The breakthrough phages were mosaic genomes derived from multiple AI designs through recombination, with mutations concentrated in surface-exposed regions that interact with bacterial receptors. Sequence analysis revealed that the successful phages combined genetic elements from 2-3 different AI-generated designs, suggesting that the diversity created by our approach provided multiple evolutionary pathways for overcoming resistance.

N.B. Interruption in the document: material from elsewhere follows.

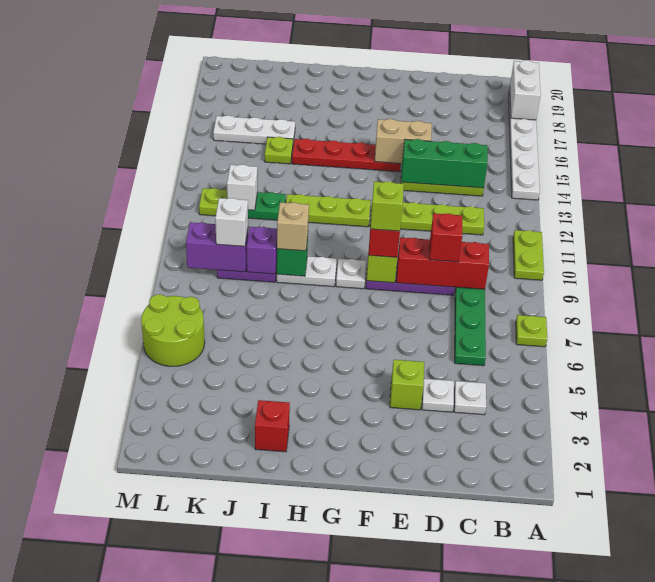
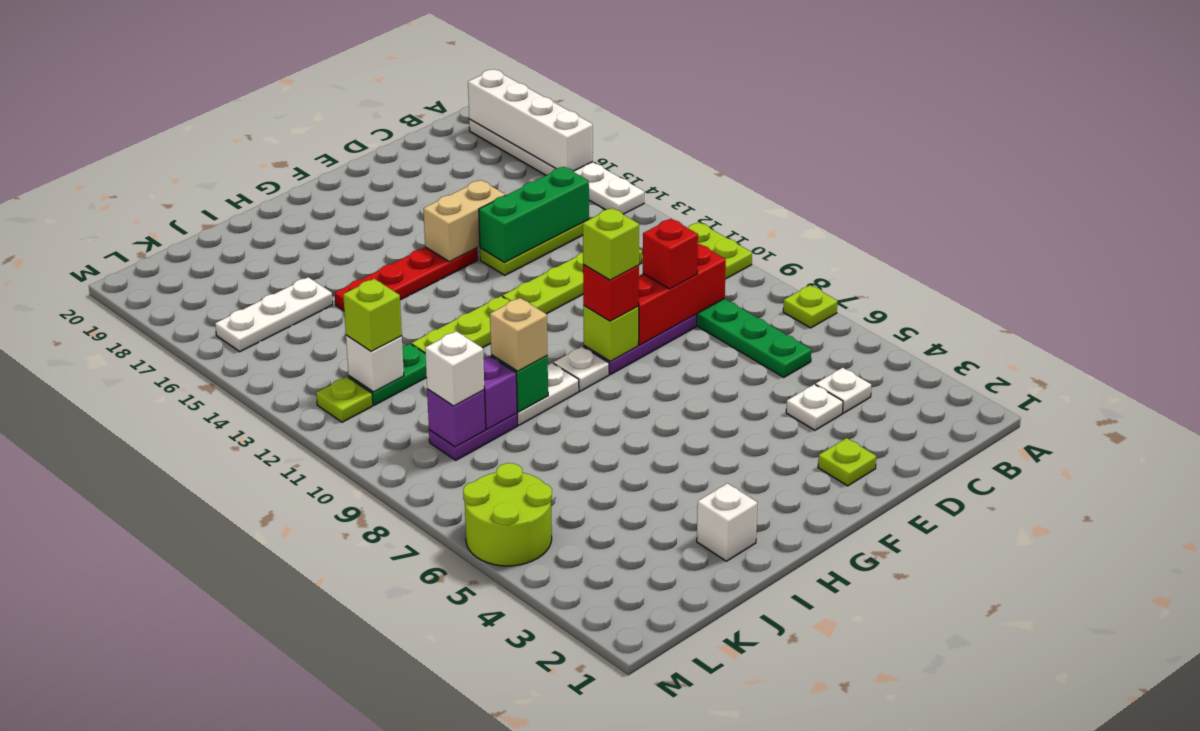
white 1x2 brick [510,60,541,120] -> white 1x4 brick [468,70,593,171]
lime 1x1 brick [390,360,424,410] -> lime 1x1 brick moved to [343,279,402,351]
red 1x1 brick [255,400,290,452] -> white 1x1 brick [697,483,757,561]
lime 1x1 plate [265,137,293,164] -> lime 1x1 plate moved to [818,438,876,486]
purple 1x2 brick [186,222,248,272] -> purple 1x1 brick [427,389,486,447]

This demonstrates a key advantage of AI-generated phage diversity. Rather than hoping nature has evolved the right phage for a specific resistance mechanism, we can generate diverse populations that collectively present multiple targets, making it much harder for bacteria to develop comprehensive resistance. The AI’s exploration of sequence space provides raw material for rapid adaptation to resistance mechanisms, potentially transforming phage therapy from a trial-and-error process into a systematic approach for staying ahead of bacterial evolution.

Biosafety and Biocontainment

As this technology advances, we remain committed to maintaining the highest standards of biosafety and biocontainment. This work was conducted with comprehensive safety protocols that exceeded standard requirements. All experiments took place in dedicated biosafety cabinets with specialized disposal procedures, and equipment never left the containment area. We used only non-pathogenic bacterial hosts (E. coli C and other common laboratory strains of E. coli), ensuring that both the original and AI-designed bacteriophages posed no risk to human health.

Our computational approach incorporates built-in safety constraints. Evo cannot generate human viral sequences due to deliberate training data exclusions, preventing both accidental and intentional misuse for pathogen design. The template-based method provides additional safeguards—by starting with well-characterized, non-pathogenic systems and maintaining host specificity through spike protein conservation, we could explore new genomic possibilities while remaining within established risk boundaries.

Future Directions

Phage therapy is becoming an increasingly effective way of fighting multi-drug resistant bacteria. Near-term therapeutic targets include plant pathogen-specific phages and larger DNA phages with gene architectures that have similar or easier design difficulty compared to ΦX174. Clinically relevant bacterial pathogens in these settings are Pseudomonas aeruginosa, which causes respiratory infections, or Xanthomonas capestris, which causes black rot disease in crops.

This work shows that current genome language models, when properly trained and guided, can capture evolutionary constraints well enough to enable functional genome design. Specialized training, systematic quality control, and high-throughput experimental validation can bridge the gap between AI-generated sequences and biological reality.

As genome language models improve and synthesis costs decrease, whole-genome design could explore evolutionary possibilities that natural selection has never sampled, opening new avenues for biotechnology and basic research. The transition from reading and writing genomes to designing them represents a new chapter in our ability to engineer biology at its foundational level.